Micheletti opted to attend George Washington University, playing baseball for three years before announcing his transfer to Virginia Tech just last week. With his competitive nature, Micheletti wants to use his final two years of eligibility to compete in postseason baseball.


“I played against him a couple of times in my college career, and he’s always been the guy that we’re like, ‘we’re not gonna let him beat us,’” Georgetown’s Carapellotti said. “Being able to have him on my team for the summer, that’s refreshing.”


It was always Micheletti’s dream to wear the red Orleans hat with the black brim as a player, but a weak freshman campaign and a broken jaw from a high-and-inside pitch during his sophomore year postponed those hopes.


After leading the Atlantic 10 Conference in hits with a .384 batting average and a team MVP to top it off, Micheletti decided this summer was prime time to reach out to Nicholson.
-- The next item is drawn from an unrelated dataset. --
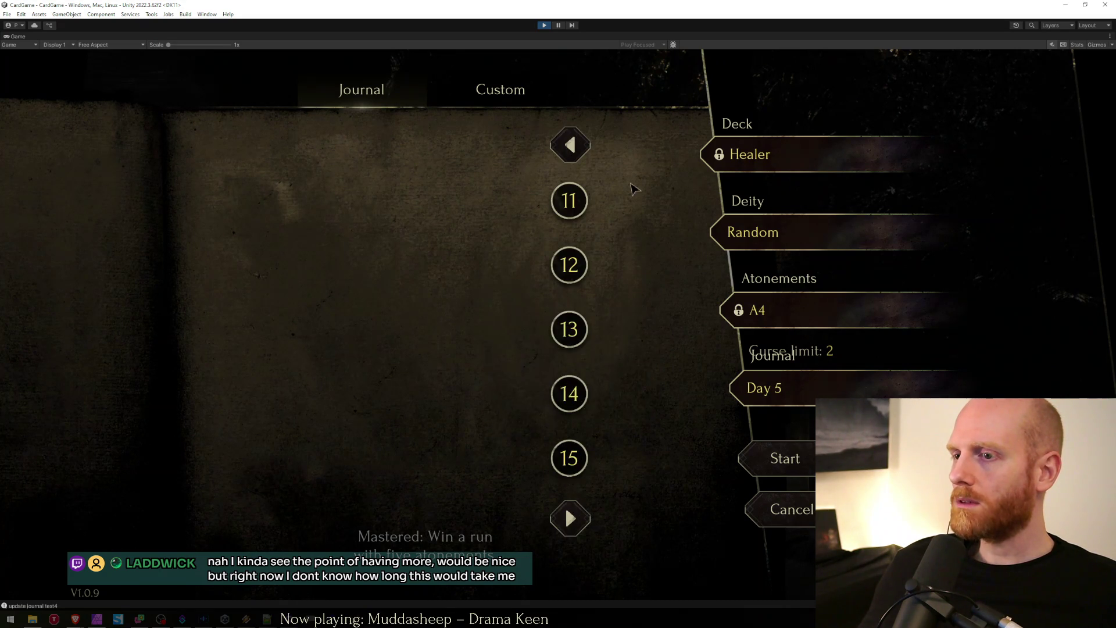
click(569, 143)
click(569, 142)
“If I can play for Orleans,” Micheletti said glancing back over to the field, “I want to play for Orleans.”


Now, Micheletti is back in Orleans for the first time in five years, wearing the colors he used to watch, working the clinics he used to participate in and launching home runs he used to dream about.


“It’s a tremendous honor, and it comes with a lot of responsibility,” Micheletti beamed with pride. “You’re really part of the community, and you’re a role model.”


While Micheletti admits he falls victim to the whim of the universe, he has his sights set on one place. And if the universe can bring him back to Orleans, who knows what it has in store for his future.


“I want to be a Hall of Fame baseball player,” Micheletti said. “My goals are to put 100% in every day and see where it takes me.”